Mind you, freedom is not precisely blossoming under the new regime:
As [Justice Minister] Chebbi spoke, Tunisian police fired tear gas at hundreds of protesters who have been pressuring the interim government to get rid of old guard ministers who served under Ben Ali. The clashes broke out in front of the prime minister's office in Tunis, the capital. Some demonstrators responded by throwing stones at police.It's always easier to overthrow an old regime than to build a new one, as the Russians found in 1917. Let us hope that the Tunisian experience will not be as horrific as the Russian was.
Several injured protesters were carted away from the melee. Others tried to smash the windows of a police van, leaving the ground covered in blood. There was no immediate word on casualties.
Meanwhile, protests are going on in Egypt. Secretary of State Clinton is urging restraint all round, the avoidance of violence (too late for that, I should have thought) and political reform. Understandably, the riots have affected stock prices and are expected to affect foreign investment in the country. Will they affect the stupendous amount of aid Egypt receives from the West? Hard to tell.

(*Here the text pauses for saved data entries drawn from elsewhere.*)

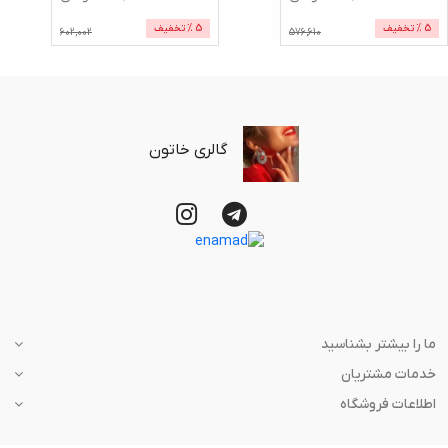
5
% تخفیف
5
% تخفیف
602,002
576,610
گالری خاتون
ما را بیشتر بشناسید
خدمات مشتریان
اطلاعات فروشگاه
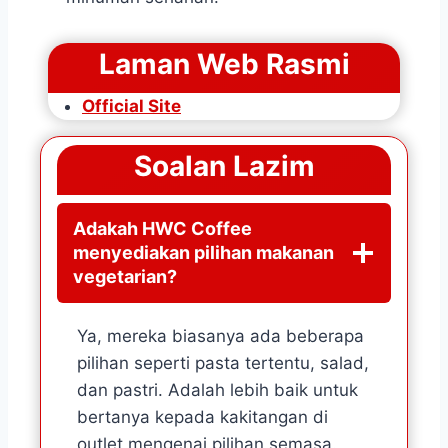
Laman Web Rasmi
Official Site
Soalan Lazim
Adakah HWC Coffee
menyediakan pilihan makanan
vegetarian?
Ya, mereka biasanya ada beberapa
pilihan seperti pasta tertentu, salad,
dan pastri. Adalah lebih baik untuk
bertanya kepada kakitangan di
outlet mengenai pilihan semasa.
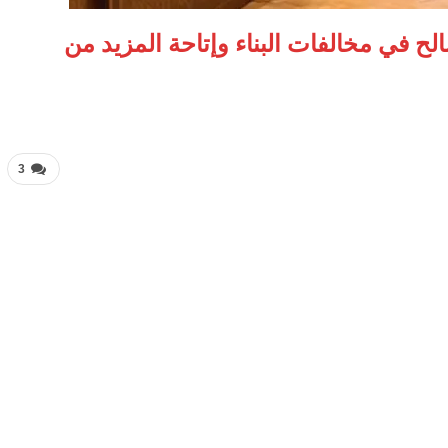
لح في مخالفات البناء وإتاحة المزيد من
3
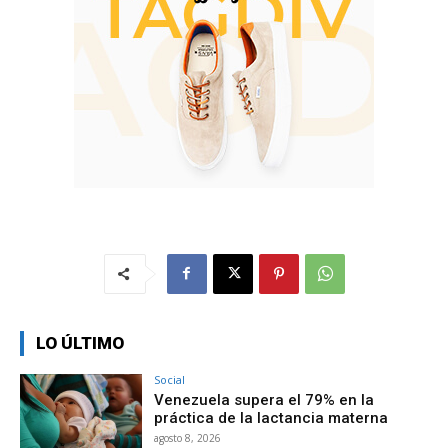
LO ÚLTIMO
Social
Venezuela supera el 79% en la
práctica de la lactancia materna
agosto 8, 2026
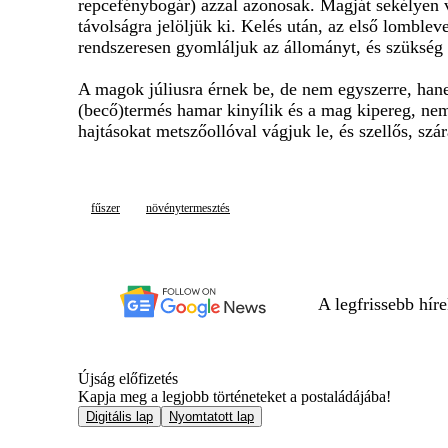
repcefénybogár) azzal azonosak. Magját sekélyen v
távolságra jelöljük ki. Kelés után, az első lombl
rendszeresen gyomláljuk az állományt, és szükség 
A magok júliusra érnek be, de nem egyszerre, han
(becő)termés hamar kinyílik és a mag kipereg, nem
hajtásokat metszőollóval vágjuk le, és szellős, s
fűszer
növénytermesztés
A legfrissebb hír
Újság előfizetés
Kapja meg a legjobb történeteket a postaládájába!
Digitális lap
Nyomtatott lap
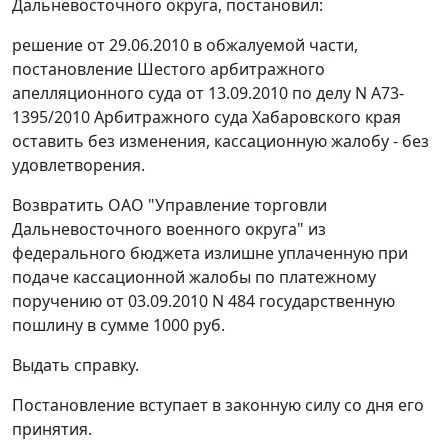
Дальневосточного округа, постановил:
решение от 29.06.2010 в обжалуемой части,
постановление Шестого арбитражного
апелляционного суда от 13.09.2010 по делу N А73-
1395/2010 Арбитражного суда Хабаровского края
оставить без изменения, кассационную жалобу - без
удовлетворения.
Возвратить ОАО "Управление торговли
Дальневосточного военного округа" из
федерального бюджета излишне уплаченную при
подаче кассационной жалобы по платежному
поручению от 03.09.2010 N 484 государственную
пошлину в сумме 1000 руб.
Выдать справку.
Постановление вступает в законную силу со дня его
принятия.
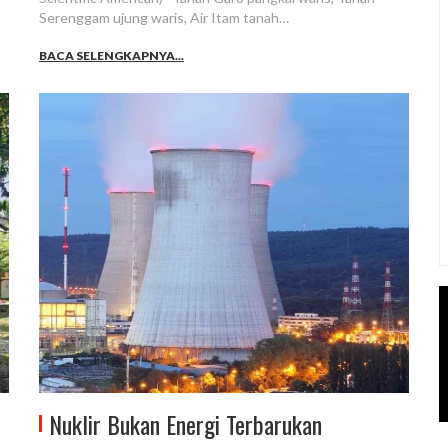
Serenggam ujung waris, Air Itam tanah…
BACA SELENGKAPNYA...
Nuklir Bukan Energi Terbarukan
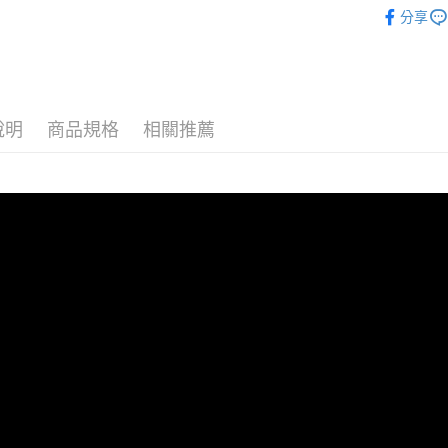
【 ATTA
付客戶支
分享
每筆NT$8
▷空間/場
【注意事
宅配
▷MIT台
１．透過由
交易，需
每筆NT$8
— 季節快
求債權轉
２．關於
離島宅配
說明
商品規格
相關推薦
— 材質快
https://aft
每筆NT$1
３．未成
— 對象快
「AFTE
港澳地區
任。
４．使用「
即時審查
結果請求
５．嚴禁
形，恩沛
動。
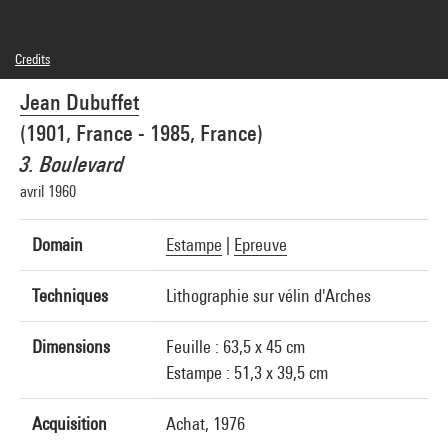
Credits
© Adagp, Paris
Jean Dubuffet
Photo credits : Centre Pompidou, MNAM-CCI/Philippe Migeat/Dist. GrandPalaisRmn
Image reference : 4N15475
(1901, France - 1985, France)
Image presentation :
GrandPalaisRmnPhoto
3. Boulevard
avril 1960
Domain
Estampe
|
Epreuve
Techniques
Lithographie sur vélin d'Arches
Dimensions
Feuille : 63,5 x 45 cm
Estampe : 51,3 x 39,5 cm
Acquisition
Achat, 1976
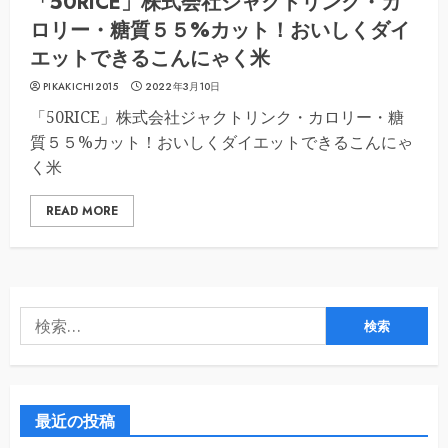
「50RICE」株式会社ジャクトリンク・カ
ロリー・糖質５５%カット！おいしくダイ
エットできるこんにゃく米
PIKAKICHI2015
2022年3月10日
「50RICE」株式会社ジャクトリンク・カロリー・糖
質５５%カット！おいしくダイエットできるこんにゃ
く米
READ MORE
検
索:
最近の投稿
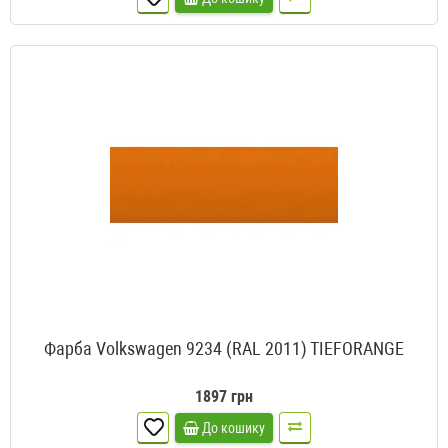
Фарба Volkswagen 9234 (RAL 2011) TIEFORANGE
1897 грн
До кошику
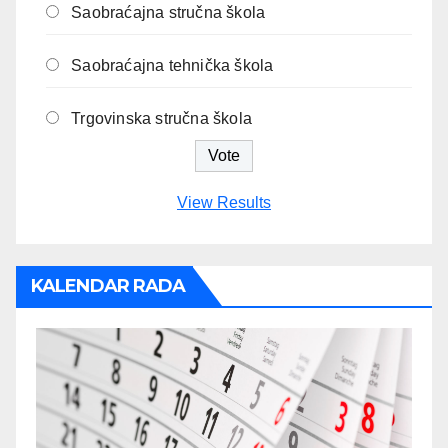
Saobraćajna stručna škola
Saobraćajna tehnička škola
Trgovinska stručna škola
View Results
KALENDAR RADA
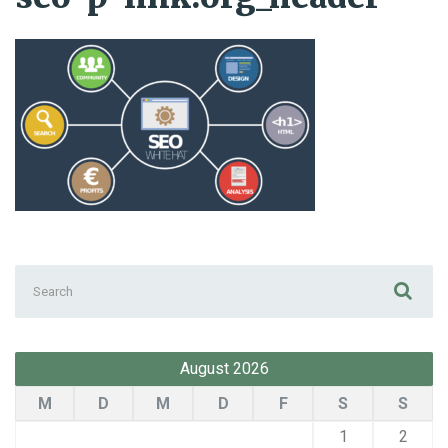
Search
for:
August 2026
M
D
M
D
F
S
S
1
2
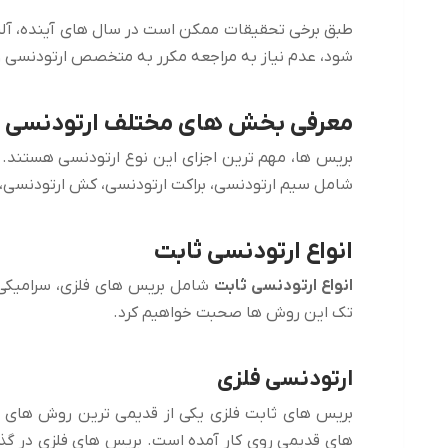
طبق برخی تحقیقات ممکن است در سال های آینده، آلیا
شود، عدم نیاز به مراجعه مکرر به متخصص ارتودنسی و
معرفی بخش های مختلف ارتودنسی ث
بریس ها، مهم ترین اجزای این نوع ارتودنسی هستند.
شامل سیم ارتودنسی، براکت ارتودنسی، کش ارتودنسی، 
انواع ارتودنسی ثابت
انواع ارتودنسی ثابت
شامل بریس های فلزی، سرامیکی، 
تک این روش ها صحبت خواهیم کرد.
ارتودنسی فلزی
بریس های ثابت فلزی یکی از قدیمی ترین روش های ا
های قدیمی روی کار آمده است. بریس های فلزی در گذشت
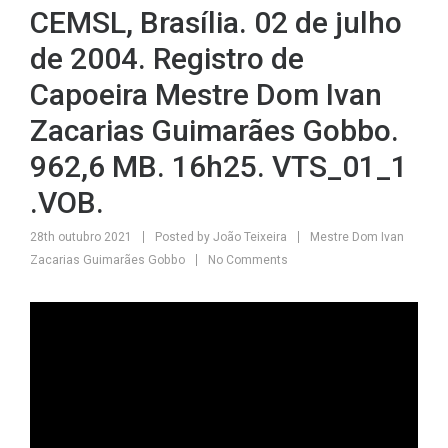
CEMSL, Brasília. 02 de julho
de 2004. Registro de
Capoeira Mestre Dom Ivan
Zacarias Guimarães Gobbo.
962,6 MB. 16h25. VTS_01_1
.VOB.
28th outubro 2021
Posted by
João Teixeira
Mestre Dom Ivan
Zacarias Guimarães Gobbo
No Comments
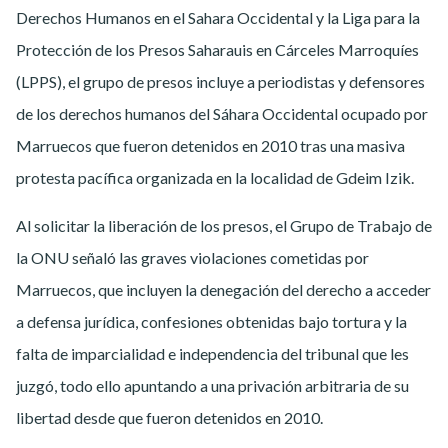
Derechos Humanos en el Sahara Occidental y la Liga para la
Protección de los Presos Saharauis en Cárceles Marroquíes
(LPPS), el grupo de presos incluye a periodistas y defensores
de los derechos humanos del Sáhara Occidental ocupado por
Marruecos que fueron detenidos en 2010 tras una masiva
protesta pacífica organizada en la localidad de Gdeim Izik.
Al solicitar la liberación de los presos, el Grupo de Trabajo de
la ONU señaló las graves violaciones cometidas por
Marruecos, que incluyen la denegación del derecho a acceder
a defensa jurídica, confesiones obtenidas bajo tortura y la
falta de imparcialidad e independencia del tribunal que les
juzgó, todo ello apuntando a una privación arbitraria de su
libertad desde que fueron detenidos en 2010.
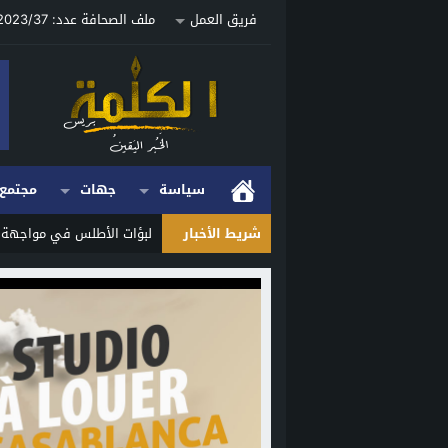
فريق العمل
ملف الصحافة عدد: 2023/37 ص
سياسة
جهات
مجتمع
شريط الأخبار
لبؤات الأطلس في مواجهة حا
Stop
Previous
Next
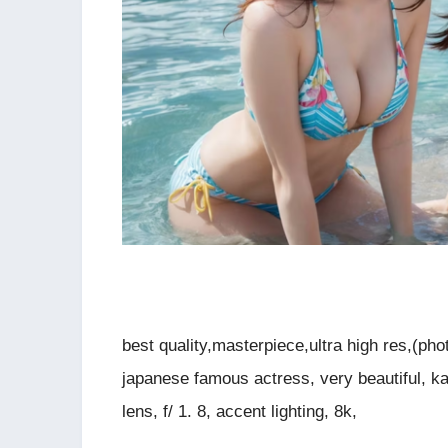
best quality,masterpiece,ultra high res,(phot
japanese famous actress, very beautiful, ka
lens, f/ 1. 8, accent lighting, 8k,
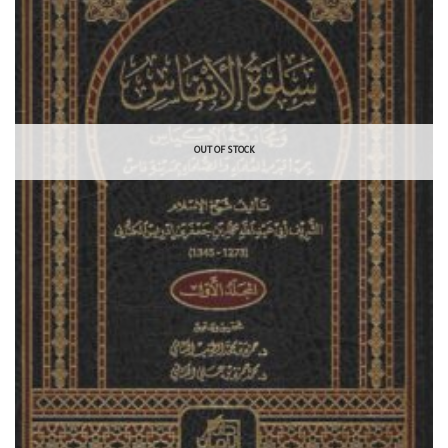
OUT OF STOCK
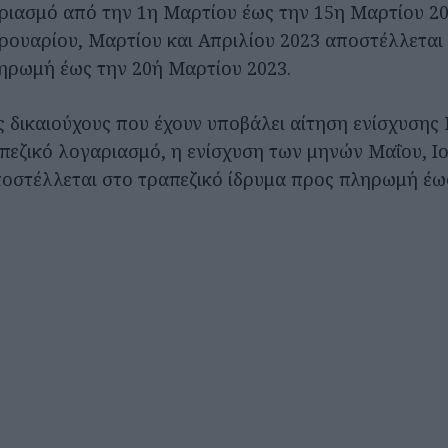
ριασμό από την 1η Μαρτίου έως την 15η Μαρτίου 20
ουαρίου, Μαρτίου και Απριλίου 2023 αποστέλλεται 
ηρωμή έως την 20ή Μαρτίου 2023.
ς δικαιούχους που έχουν υποβάλει αίτηση ενίσχυσης
πεζικό λογαριασμό, η ενίσχυση των μηνών Μαΐου, Ιο
ποστέλλεται στο τραπεζικό ίδρυμα προς πληρωμή έω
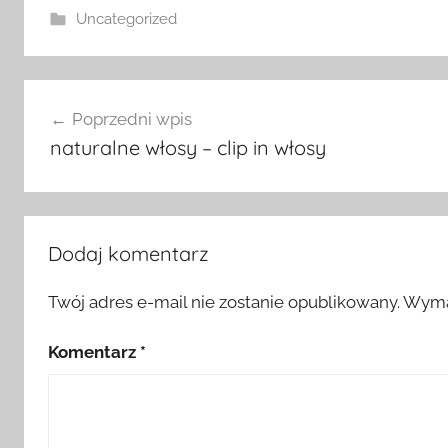
Uncategorized
Nawigacja
Poprzedni wpis
wpisu
naturalne włosy – clip in włosy
Dodaj komentarz
Twój adres e-mail nie zostanie opublikowany.
Wyma
Komentarz
*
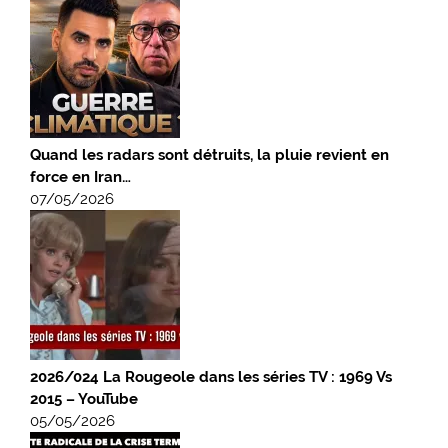
Quand les radars sont détruits, la pluie revient en
force en Iran…
07/05/2026
2026/024 La Rougeole dans les séries TV : 1969 Vs
2015 – YouTube
05/05/2026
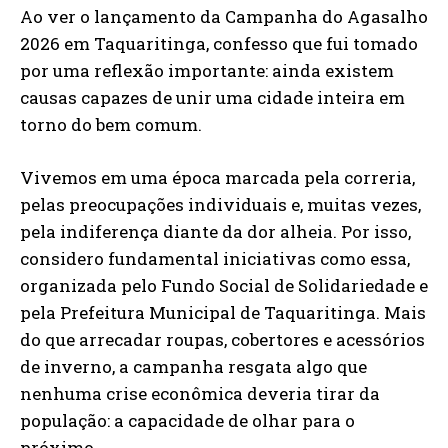
Ao ver o lançamento da Campanha do Agasalho
2026 em Taquaritinga, confesso que fui tomado
por uma reflexão importante: ainda existem
causas capazes de unir uma cidade inteira em
torno do bem comum.
Vivemos em uma época marcada pela correria,
pelas preocupações individuais e, muitas vezes,
pela indiferença diante da dor alheia. Por isso,
considero fundamental iniciativas como essa,
organizada pelo Fundo Social de Solidariedade e
pela Prefeitura Municipal de Taquaritinga. Mais
do que arrecadar roupas, cobertores e acessórios
de inverno, a campanha resgata algo que
nenhuma crise econômica deveria tirar da
população: a capacidade de olhar para o
próximo.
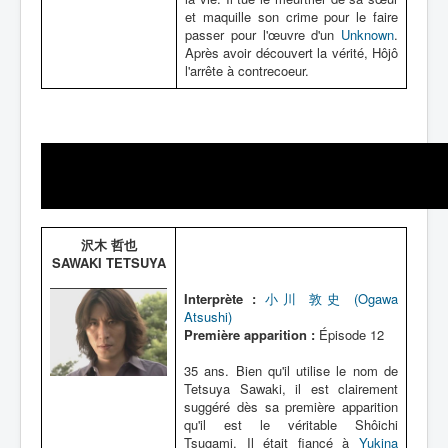
et maquille son crime pour le faire
passer pour l'œuvre d'un
Unknown
.
Après avoir découvert la vérité, Hôjô
l'arrête à contrecoeur.
沢木 哲也
SAWAKI TETSUYA
Interprète :
小川 敦史 (Ogawa
Atsushi)
Première apparition :
Épisode 12
35 ans. Bien qu'il utilise le nom de
Tetsuya Sawaki, il est clairement
suggéré dès sa première apparition
qu'il est le véritable Shôichi
Tsugami. Il était fiancé à
Yukina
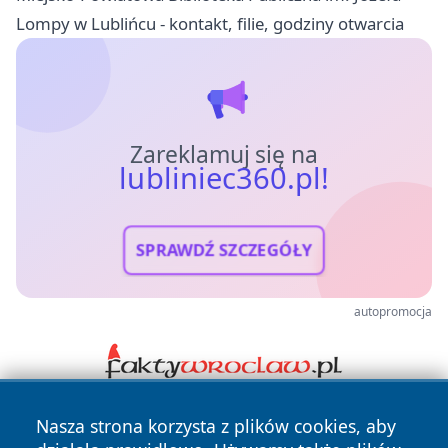
Lompy w Lublińcu - kontakt, filie, godziny otwarcia
Zareklamuj się na
lubliniec360.pl!
SPRAWDŹ SZCZEGÓŁY
autopromocja
Nasza strona korzysta z plików cookies, aby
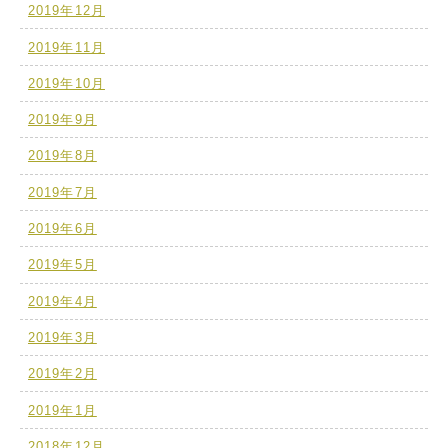
2019年12月
2019年11月
2019年10月
2019年9月
2019年8月
2019年7月
2019年6月
2019年5月
2019年4月
2019年3月
2019年2月
2019年1月
2018年12月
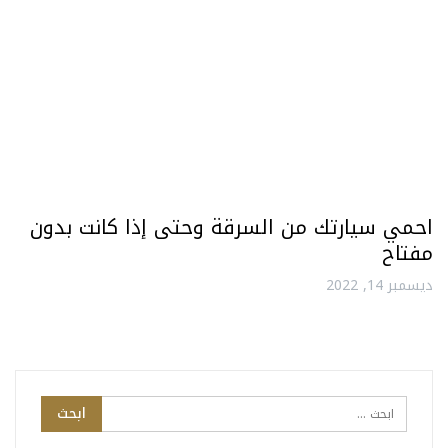
احمي سيارتك من السرقة وحتى إذا كانت بدون
مفتاح
ديسمبر 14, 2022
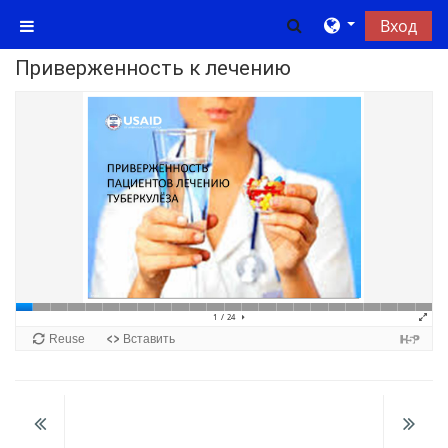
Перейти к основному содержанию
Изменить данны
Вход
Боковая панель
Приверженность к лечению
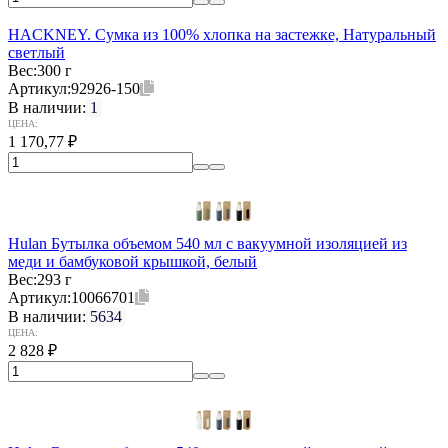
HACKNEY. Сумка из 100% хлопка на застежке, Натуральный
светлый
Вес:
300 г
Артикул:
92926-150
В наличии:
1
ЦЕНА:
1 170,77
₽
Hulan Бутылка объемом 540 мл с вакуумной изоляцией из
меди и бамбуковой крышкой, белый
Вес:
293 г
Артикул:
10066701
В наличии:
5634
ЦЕНА:
2 828
₽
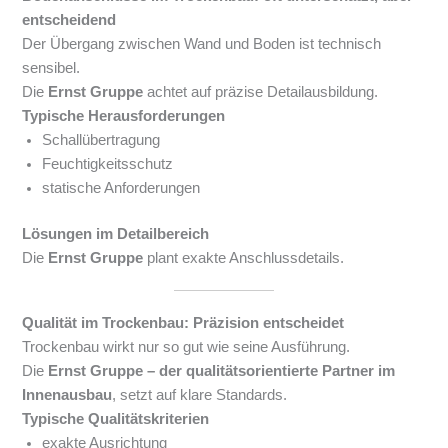
entscheidend
Der Übergang zwischen Wand und Boden ist technisch
sensibel.
Die
Ernst Gruppe
achtet auf präzise Detailausbildung.
Typische Herausforderungen
Schallübertragung
Feuchtigkeitsschutz
statische Anforderungen
Lösungen im Detailbereich
Die
Ernst Gruppe
plant exakte Anschlussdetails.
Qualität im Trockenbau: Präzision entscheidet
Trockenbau wirkt nur so gut wie seine Ausführung.
Die
Ernst Gruppe – der qualitätsorientierte Partner im
Innenausbau
, setzt auf klare Standards.
Typische Qualitätskriterien
exakte Ausrichtung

Meanwhile, the Egyptian government is trying to crack down on the remaining protests and blocking social media such as twitter, whose only use, as far as I can tell, is to aid protesters and demonstrators in highly authoritarian countries.
There have been rumours that President Mubarak's family, possibly accompanied by him, have fled the country to Britain but this has now been denied.
Let us note something interesting about the protesters in both countries: none of them seem to care about or even remember the Palestinians. As has been noted before, that particular myth is being exploded (if one may use that expression).